Voici quelques points à retenir sur certaines techniques de recette :
L'analyse fonctionnelle implique aussi l'analyse du comportement du système en fonction des pré requis fonctionnels et la génération d'une procédure de tests ou plus par fonction système. Une fois que les tests fonctionnels ont été définis et que les nombreux circuits de tests à travers l'application ont été définis, d'autres techniques doivent être appliquées pour réduire les entrées des étapes fonctionnelles devant être exécutées pendant la recette
Le partitionnement par équivalence identifie les séries de données d'entrée et de conditions initiales censées produire le même résultat. Cette méthode relate les aspects communs et les variations parmi les différentes situations que peut rencontrer un système. La méthode permet donc de tester un seul cas par groupe d'équivalence identifié. Considérons l'exemple suivant, qui démontre l'équivalence appliquée aux bornes : Un champ mot de passe permet huit caractères maximum. Il est évident que dans la classe d'équivalence à créer " mots de passe de plus de huit caractères ", tous les résultats seront identiques.
L'analyse des circuits est utilisée pour tester les circuits internes, la structure et les relations du produit. Elle peut être appliquée à deux niveaux. Un niveau est basé sur le code, ou recette boîte blanche, et s'utilise durant les tests unitaires. Un deuxième niveau est le niveau fonctionnel ou recette boîte noire. Ce niveau est utilisé par les testeurs système et les utilisateurs contrôleurs de la recette. Le code source n'est pas nécessaire à ce niveau.

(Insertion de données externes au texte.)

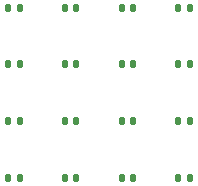
<source format=gbr>
%TF.GenerationSoftware,KiCad,Pcbnew,8.0.8*%
%TF.CreationDate,2025-09-03T22:29:27+08:00*%
%TF.ProjectId,FrekLedMini,4672656b-4c65-4644-9d69-6e692e6b6963,rev?*%
%TF.SameCoordinates,Original*%
%TF.FileFunction,Paste,Bot*%
%TF.FilePolarity,Positive*%
%FSLAX46Y46*%
G04 Gerber Fmt 4.6, Leading zero omitted, Abs format (unit mm)*
G04 Created by KiCad (PCBNEW 8.0.8) date 2025-09-03 22:29:27*
%MOMM*%
%LPD*%
G01*
G04 APERTURE LIST*
G04 Aperture macros list*
%AMRoundRect*
0 Rectangle with rounded corners*
0 $1 Rounding radius*
0 $2 $3 $4 $5 $6 $7 $8 $9 X,Y pos of 4 corners*
0 Add a 4 corners polygon primitive as box body*
4,1,4,$2,$3,$4,$5,$6,$7,$8,$9,$2,$3,0*
0 Add four circle primitives for the rounded corners*
1,1,$1+$1,$2,$3*
1,1,$1+$1,$4,$5*
1,1,$1+$1,$6,$7*
1,1,$1+$1,$8,$9*
0 Add four rect primitives between the rounded corners*
20,1,$1+$1,$2,$3,$4,$5,0*
20,1,$1+$1,$4,$5,$6,$7,0*
20,1,$1+$1,$6,$7,$8,$9,0*
20,1,$1+$1,$8,$9,$2,$3,0*%
G04 Aperture macros list end*
%ADD10RoundRect,0.147500X-0.147500X-0.172500X0.147500X-0.172500X0.147500X0.172500X-0.147500X0.172500X0*%
G04 APERTURE END LIST*
D10*
%TO.C,D6*%
X108115000Y-113400000D03*
X109085000Y-113400000D03*
%TD*%
%TO.C,D5*%
X103315000Y-113400000D03*
X104285000Y-113400000D03*
%TD*%
%TO.C,D14*%
X108115000Y-103800000D03*
X109085000Y-103800000D03*
%TD*%
%TO.C,D4*%
X117715000Y-118200000D03*
X118685000Y-118200000D03*
%TD*%
%TO.C,D1*%
X103315000Y-118200000D03*
X104285000Y-118200000D03*
%TD*%
%TO.C,D11*%
X112915000Y-108600000D03*
X113885000Y-108600000D03*
%TD*%
%TO.C,D15*%
X112915000Y-103800000D03*
X113885000Y-103800000D03*
%TD*%
%TO.C,D7*%
X112915000Y-113400000D03*
X113885000Y-113400000D03*
%TD*%
%TO.C,D3*%
X112915000Y-118200000D03*
X113885000Y-118200000D03*
%TD*%
%TO.C,D9*%
X103315000Y-108600000D03*
X104285000Y-108600000D03*
%TD*%
%TO.C,D8*%
X117715000Y-113400000D03*
X118685000Y-113400000D03*
%TD*%
%TO.C,D13*%
X103315000Y-103800000D03*
X104285000Y-103800000D03*
%TD*%
%TO.C,D16*%
X117715000Y-103800000D03*
X118685000Y-103800000D03*
%TD*%
%TO.C,D12*%
X117715000Y-108600000D03*
X118685000Y-108600000D03*
%TD*%
%TO.C,D2*%
X108115000Y-118200000D03*
X109085000Y-118200000D03*
%TD*%
%TO.C,D10*%
X108115000Y-108600000D03*
X109085000Y-108600000D03*
%TD*%
M02*

</source>
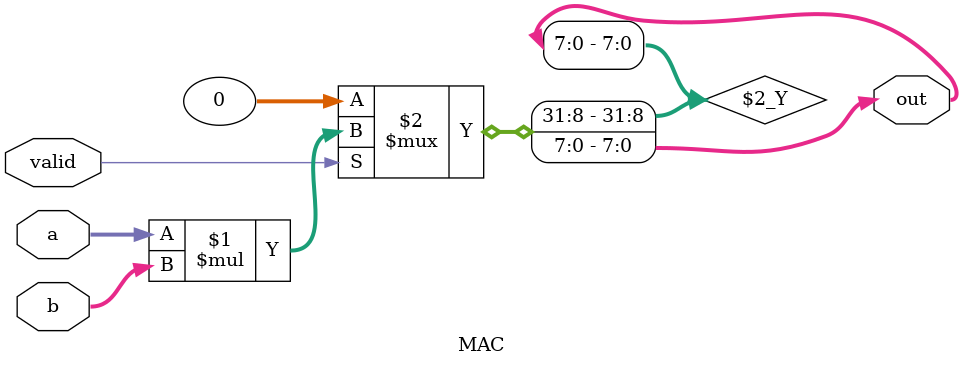
<source format=v>
module MAC#(
  parameter WIDTH_SUM = 8,
	parameter WIDTH_A = 8,
	parameter WIDTH_B = 8
	)
	(

	input valid,
	input	signed	 	[WIDTH_A-1:0] 			a,
	input	signed	 	[WIDTH_B-1:0] 			b,
	output 	wire 		[WIDTH_SUM-1:0]	out
    );


assign out = valid? a*b: 0;
endmodule

</source>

L'analyse des valeurs limites peut être complémentaire de l'analyse des circuits. Aussi appelée recette négative, une variation de la méthode des valeurs limites, vérifie que les processus de iltre des données invalides fonctionnent correctement. La détermination des valeurs limites fait partie de la recette, puisque c'est autour de ces valeurs que l'on repère le plus d'erreurs. On répertorie trois sortes de valeurs : bonnes, mauvaises et limites. Sur une saisie de champ numérique, par exemple, on peut se demander : Est-ce que le champ accepte uniquement les valeurs numériques, comme spécifié, ou accepte t il aussi les valeurs alphabétiques ? Qu'arrive t il si une valeur alphabétique est entrée ? Est-ce que le système les accepte ? Si oui, le système émet-il un message d'erreur ? Qu'arrive t il si le champ en entrée accepte des caractères réservés par une application ou une technologie particulière (par exemple le " & " dans les applications Web) ? Est que l'application se crashe dans ce cas ?
Le système ne doit pas permettre les valeurs hors limites ou tout au moins informer l'utilisateur par un message d'erreur approprié.
Les tableaux orthogonaux permettent la couverture de recette maximum avec un minimum de procédures de test. Cette méthode est intéressante lorsque le volume de données en entrée peut être très important. Il consiste à privilégier, dans le cas de paramètres pouvant prendre un nombre fini de valeurs, les combinaisons de paires de paramètres, réduisant ainsi le nombre de cas.
L'élaboration du jeu d'essai peut être très complexe lorsqu'il existe de nombreuses relations entre les valeurs. Il n'est aussi souvent pas possible et (ou) trop coûteux de tester toutes les combinaisons retenues. Il est alors intéressant de combiner la méthode des valeurs limite et (ou) la méthode du partitionnement à la présente méthode pour réduire encore le nombre de cas de tests.